## SOURCE EXTRACT

Maharani is an Indian Hindi-language political drama streaming television series created by Subhash Kapoor. Four seasons of the web series have been released with Huma Qureshi portraying the title character.

Season 1 of the series is directed by Karan Sharma, Season 2 by Ravindra Gautam and Season 3 by Saurabh Bhave.

The series stars Huma Qureshi along with Sohum Shah, Amit Sial, Kani Kusruti and Inaamulhaq.

The multi-seasons political series is partly inspired by events in Bihar in the 1990s when Lalu Prasad Yadav made his homemaker wife Rabri Devi his successor. The story of season 1 is from 1995 to 1999 and is inspired by real-life events and characters like Ranvir Sena, left-wing militants, Naxalite groups, the Communist Party of India (Marxist–Leninist) Liberation, 1997 Laxmanpur Bathe massacre, Fodder Scam, Brahmeshwar Singh.

The first season premiered on SonyLIV on 28 May 2021.

The story of season 2 is from mid-1999 and is inspired from real-life events and characters like Shilpi-Gautam Murder, Sadhu Yadav, Rajiv Goswami, Shibu Soren, Mohammad Shahabuddin, Indian Political Action Committee (I-PAC) and 2000 Bihar Legislative Assembly election.

The teaser of the second season was launched on 16 July 2022 and the trailer was released on 1 August 2022. The second season was released on 25 August 2022 on SonyLIV.

The third season trailer been released on 19 February 2024. And the season was released on Sony LIV on 7 March 2024. It is again inspired by and related with many real life events, including the Jitan Manjhi episode.

The trailer of season 4 released on 9 October 2025, the show completely released on SonyLIV on 7 November 2025.

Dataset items
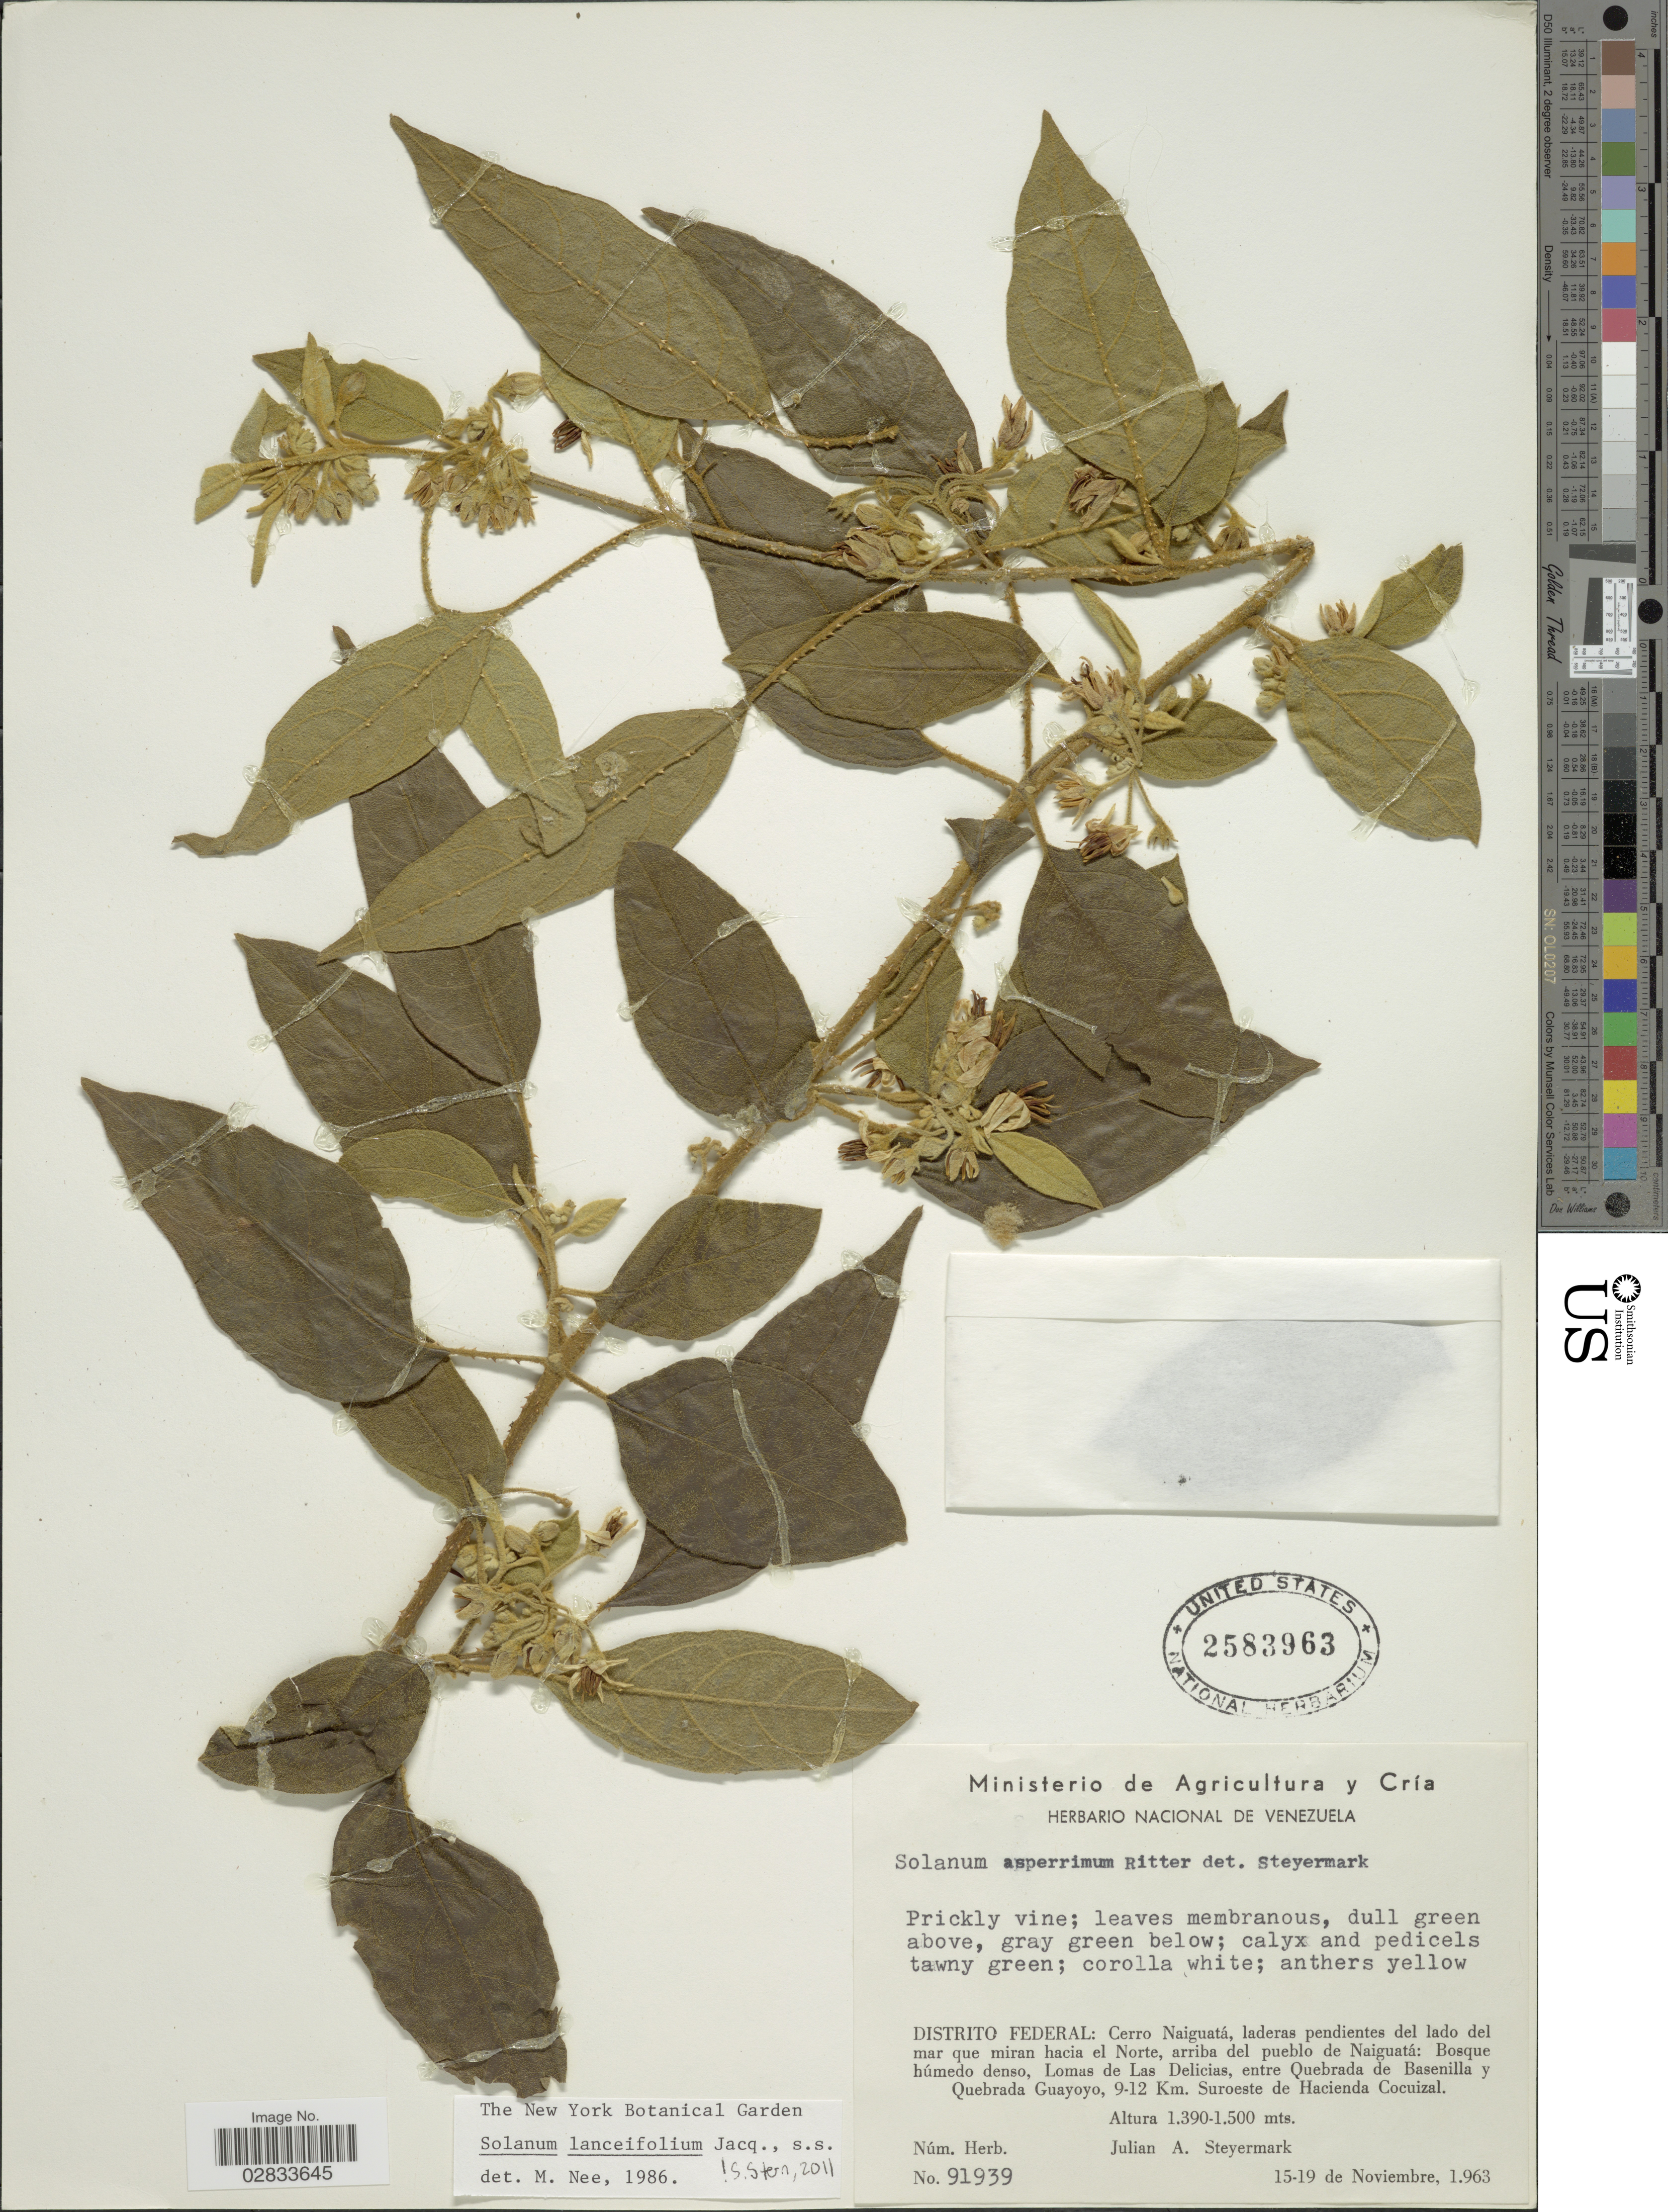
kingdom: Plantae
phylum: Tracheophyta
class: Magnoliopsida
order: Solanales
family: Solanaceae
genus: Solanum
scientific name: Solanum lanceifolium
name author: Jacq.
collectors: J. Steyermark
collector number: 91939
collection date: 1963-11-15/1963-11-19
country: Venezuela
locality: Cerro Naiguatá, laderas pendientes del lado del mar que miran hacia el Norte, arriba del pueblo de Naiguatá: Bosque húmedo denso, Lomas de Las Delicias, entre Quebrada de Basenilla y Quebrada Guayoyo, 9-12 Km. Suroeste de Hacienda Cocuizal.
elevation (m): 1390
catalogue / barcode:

## PROBLEMS TO SOLVE
[1] In the Maharani series overview, copy the passage starting at "Maharani is an" and ending at "Scam, Brahmeshwar Singh.", word for word.
[2] Condense the paragraph of the Maharani series overview that opens with "The multi-seasons political series is partly inspired" into a short list, keeping its main facts.
[3] Decide whether each statement agrees with the Maharani series overview, answering yes or no and quoting the words that settle it: (a) Ravindra Gautam directed the second season. (b) The first season premiered in 2022. (c) The third season draws on the Jitan Manjhi episode.

## ANSWER SET
[1]
Maharani is an Indian Hindi-language political drama streaming television series created by Subhash Kapoor. Four seasons of the web series have been released with Huma Qureshi portraying the title character.

Season 1 of the series is directed by Karan Sharma, Season 2 by Ravindra Gautam and Season 3 by Saurabh Bhave.

The series stars Huma Qureshi along with Sohum Shah, Amit Sial, Kani Kusruti and Inaamulhaq.

The multi-seasons political series is partly inspired by events in Bihar in the 1990s when Lalu Prasad Yadav made his homemaker wife Rabri Devi his successor. The story of season 1 is from 1995 to 1999 and is inspired by real-life events and characters like Ranvir Sena, left-wing militants, Naxalite groups, the Communist Party of India (Marxist–Leninist) Liberation, 1997 Laxmanpur Bathe massacre, Fodder Scam, Brahmeshwar Singh.

[2]
- The series is partly inspired by events in Bihar in the 1990s, when Lalu Prasad Yadav made his homemaker wife Rabri Devi his successor.
- The story of season 1 runs from 1995 to 1999.
- Season 1 draws on real-life events and characters, including Ranvir Sena, left-wing militants, Naxalite groups, the Communist Party of India (Marxist–Leninist) Liberation, the 1997 Laxmanpur Bathe massacre, the Fodder Scam and Brahmeshwar Singh.

[3]
(a) Yes: "Season 2 by Ravindra Gautam"
(b) No: "The first season premiered on SonyLIV on 28 May 2021."
(c) Yes: "including the Jitan Manjhi episode"